=== Section Start ===
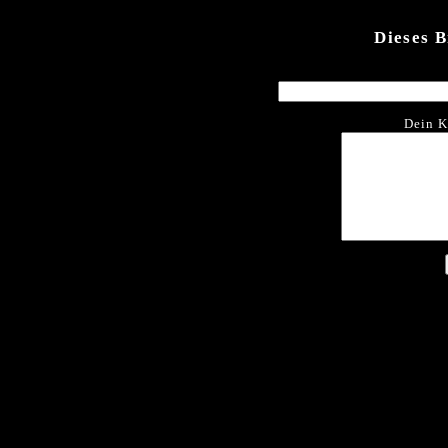
Dieses 
Dein K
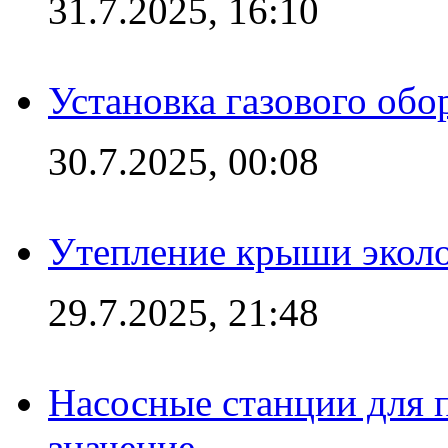
31.7.2025, 16:10
Установка газового обо
30.7.2025, 00:08
Утепление крыши экол
29.7.2025, 21:48
Насосные станции для 
значение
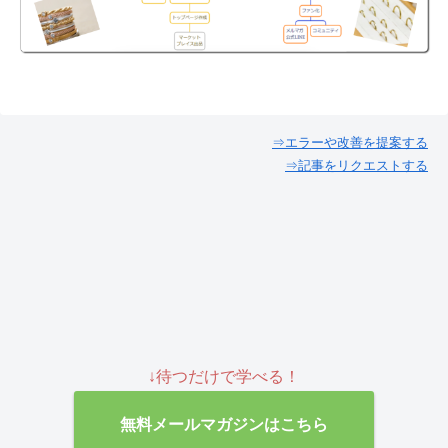
⇒エラーや改善を提案する
⇒記事をリクエストする
↓待つだけで学べる！
無料メールマガジンはこちら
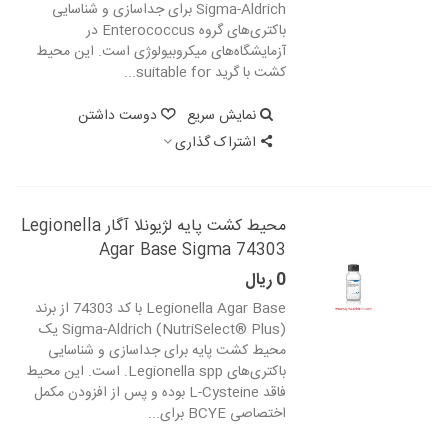
Sigma-Aldrich برای جداسازی و شناسایی
باکتری‌های گروه Enterococcus در
آزمایشگاه‌های میکروبیولوژی است. این محیط
کشت با گرید suitable for...
نمایش سریع
دوست داشتن
اشتراک گذاری
محیط کشت پایه لژیونلا آگار Legionella
Agar Base Sigma 74303
0 ریال
Legionella Agar Base با کد 74303 از برند
Sigma-Aldrich (NutriSelect® Plus) یک
محیط کشت پایه برای جداسازی و شناسایی
باکتری‌های Legionella spp. است. این محیط
فاقد L-Cysteine بوده و پس از افزودن مکمل
اختصاصی BCYE برای...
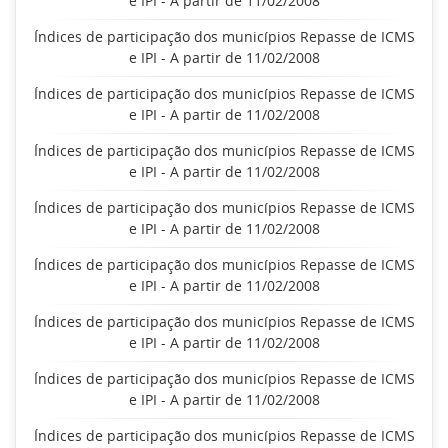
e IPI - A partir de 11/02/2008
Índices de participação dos municípios Repasse de ICMS
e IPI - A partir de 11/02/2008
Índices de participação dos municípios Repasse de ICMS
e IPI - A partir de 11/02/2008
Índices de participação dos municípios Repasse de ICMS
e IPI - A partir de 11/02/2008
Índices de participação dos municípios Repasse de ICMS
e IPI - A partir de 11/02/2008
Índices de participação dos municípios Repasse de ICMS
e IPI - A partir de 11/02/2008
Índices de participação dos municípios Repasse de ICMS
e IPI - A partir de 11/02/2008
Índices de participação dos municípios Repasse de ICMS
e IPI - A partir de 11/02/2008
Índices de participação dos municípios Repasse de ICMS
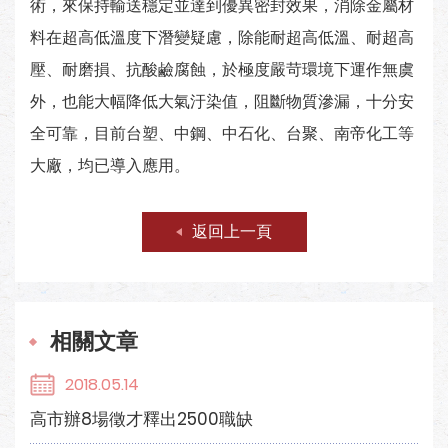
術，來保持輸送穩定並達到優異密封效果，消除金屬材
料在超高低溫度下潛變疑慮，除能耐超高低溫、耐超高
壓、耐磨損、抗酸鹼腐蝕，於極度嚴苛環境下運作無虞
外，也能大幅降低大氣汙染值，阻斷物質滲漏，十分安
全可靠，目前台塑、中鋼、中石化、台聚、南帝化工等
大廠，均已導入應用。
返回上一頁
相關文章
2018.05.14
高市辦8場徵才釋出2500職缺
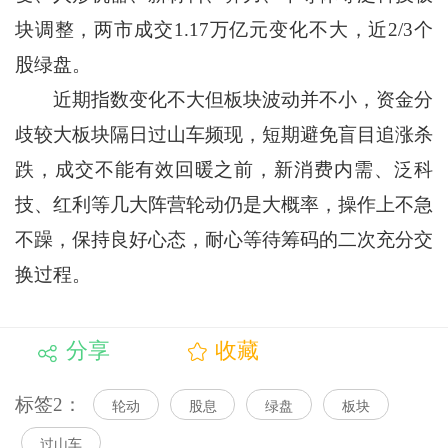
块调整，两市成交1.17万亿元变化不大，近2/3个
股绿盘。
近期指数变化不大但板块波动并不小，资金分
歧较大板块隔日过山车频现，短期避免盲目追涨杀
跌，成交不能有效回暖之前，新消费内需、泛科
技、红利等几大阵营轮动仍是大概率，操作上不急
不躁，保持良好心态，耐心等待筹码的二次充分交
换过程。
分享
收藏
标签2：
轮动
股息
绿盘
板块
过山车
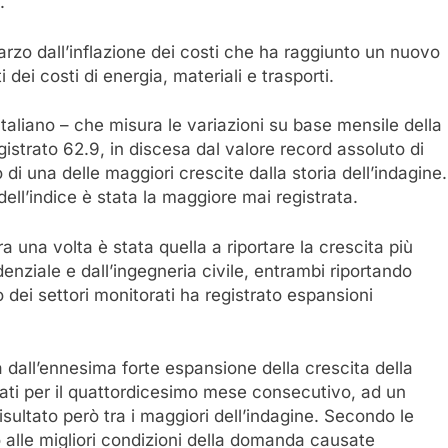
.
rzo dall’inflazione dei costi che ha raggiunto un nuovo
 dei costi di energia, materiali e trasporti.
Italiano – che misura le variazioni su base mensile della
istrato 62.9, in discesa dal valore record assoluto di
o di una delle maggiori crescite dalla storia dell’indagine.
dell’indice è stata la maggiore mai registrata.
ora una volta è stata quella a riportare la crescita più
idenziale e dall’ingegneria civile, entrambi riportando
 dei settori monitorati ha registrato espansioni
 dall’ennesima forte espansione della crescita della
ati per il quattordicesimo mese consecutivo, ad un
isultato però tra i maggiori dell’indagine. Secondo le
alle migliori condizioni della domanda causate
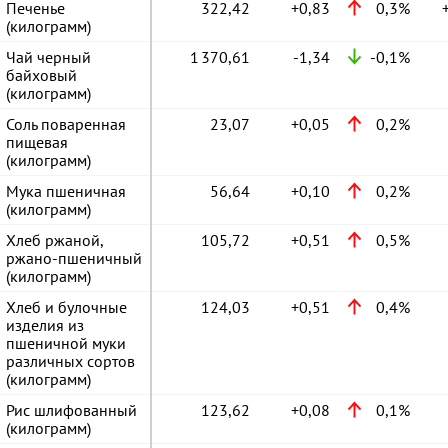
Печенье
322,42
+0,83
0,3%
(килограмм)
Чай черный
1 370,61
-1,34
-0,1%
байховый
(килограмм)
Соль поваренная
23,07
+0,05
0,2%
пищевая
(килограмм)
Мука пшеничная
56,64
+0,10
0,2%
(килограмм)
Хлеб ржаной,
105,72
+0,51
0,5%
ржано-пшеничный
(килограмм)
Хлеб и булочные
124,03
+0,51
0,4%
изделия из
пшеничной муки
различных сортов
(килограмм)
Рис шлифованный
123,62
+0,08
0,1%
(килограмм)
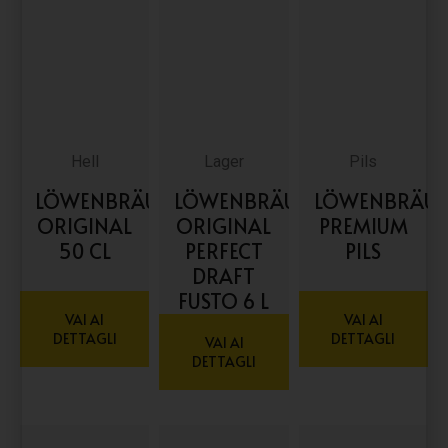
Hell
Lager
Pils
LÖWENBRÄU
LÖWENBRÄU
LÖWENBRÄU
ORIGINAL
ORIGINAL
PREMIUM
50 CL
PERFECT
PILS
DRAFT
FUSTO 6 L
VAI AI
VAI AI
DETTAGLI
DETTAGLI
VAI AI
DETTAGLI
=== Section End ===
◆ TASK ITEM:
Quote the text lines from all of the records above word for word, and leave the pictures out of your answer.

◆ RESPONSE:
Dieses 
Dein K
31.7.2025, 16:10
Установка газового обо
30.7.2025, 00:08
Утепление крыши экол
29.7.2025, 21:48
Насосные станции для 
значение
⇒エラーや改善を提案する
⇒記事をリクエストする
↓待つだけで学べる！
無料メールマガジンはこちら
Sigma-Aldrich برای جداسازی و شناسایی
باکتری‌های گروه Enterococcus در
آزمایشگاه‌های میکروبیولوژی است. این محیط
کشت با گرید suitable for...
نمایش سریع
دوست داشتن
اشتراک گذاری
محیط کشت پایه لژیونلا آگار Legionella
Agar Base Sigma 74303
0 ریال
Legionella Agar Base با کد 74303 از برند
Sigma-Aldrich (NutriSelect® Plus) یک
محیط کشت پایه برای جداسازی و شناسایی
باکتری‌های Legionella spp. است. این محیط
فاقد L-Cysteine بوده و پس از افزودن مکمل
اختصاصی BCYE برای...
e IPI - A partir de 11/02/2008
Índices de participação dos municípios Repasse de ICMS
e IPI - A partir de 11/02/2008
Índices de participação dos municípios Repasse de ICMS
e IPI - A partir de 11/02/2008
Índices de participação dos municípios Repasse de ICMS
e IPI - A partir de 11/02/2008
Índices de participação dos municípios Repasse de ICMS
e IPI - A partir de 11/02/2008
Índices de participação dos municípios Repasse de ICMS
e IPI - A partir de 11/02/2008
Índices de participação dos municípios Repasse de ICMS
e IPI - A partir de 11/02/2008
Índices de participação dos municípios Repasse de ICMS
e IPI - A partir de 11/02/2008
Índices de participação dos municípios Repasse de ICMS
術，來保持輸送穩定並達到優異密封效果，消除金屬材
料在超高低溫度下潛變疑慮，除能耐超高低溫、耐超高
壓、耐磨損、抗酸鹼腐蝕，於極度嚴苛環境下運作無虞
外，也能大幅降低大氣汙染值，阻斷物質滲漏，十分安
全可靠，目前台塑、中鋼、中石化、台聚、南帝化工等
大廠，均已導入應用。
返回上一頁
相關文章
2018.05.14
高市辦8場徵才釋出2500職缺
块调整，两市成交1.17万亿元变化不大，近2/3个
股绿盘。
近期指数变化不大但板块波动并不小，资金分
歧较大板块隔日过山车频现，短期避免盲目追涨杀
跌，成交不能有效回暖之前，新消费内需、泛科
技、红利等几大阵营轮动仍是大概率，操作上不急
不躁，保持良好心态，耐心等待筹码的二次充分交
换过程。
分享
收藏
标签2：
轮动
股息
绿盘
板块
过山车
.
rzo dall’inflazione dei costi che ha raggiunto un nuovo
 dei costi di energia, materiali e trasporti.
Italiano – che misura le variazioni su base mensile della
istrato 62.9, in discesa dal valore record assoluto di
o di una delle maggiori crescite dalla storia dell’indagine.
dell’indice è stata la maggiore mai registrata.
ora una volta è stata quella a riportare la crescita più
idenziale e dall’ingegneria civile, entrambi riportando
 dei settori monitorati ha registrato espansioni
 dall’ennesima forte espansione della crescita della
ati per il quattordicesimo mese consecutivo, ad un
isultato però tra i maggiori dell’indagine. Secondo le
alle migliori condizioni della domanda causate
Печенье
322,42
+0,83
0,3%
(килограмм)
Чай черный
1 370,61
-1,34
-0,1%
байховый
(килограмм)
Соль поваренная
23,07
+0,05
0,2%
пищевая
(килограмм)
Мука пшеничная
56,64
+0,10
0,2%
(килограмм)
Хлеб ржаной,
105,72
+0,51
0,5%
ржано-пшеничный
(килограмм)
Хлеб и булочные
124,03
+0,51
0,4%
изделия из
пшеничной муки
различных сортов
(килограмм)
Рис шлифованный
123,62
+0,08
0,1%
(килограмм)
Hell
Lager
Pils
LÖWENBRÄU
LÖWENBRÄU
LÖWENBRÄU
ORIGINAL
ORIGINAL
PREMIUM
50 CL
PERFECT
PILS
DRAFT
FUSTO 6 L
VAI AI
VAI AI
DETTAGLI
DETTAGLI
VAI AI
DETTAGLI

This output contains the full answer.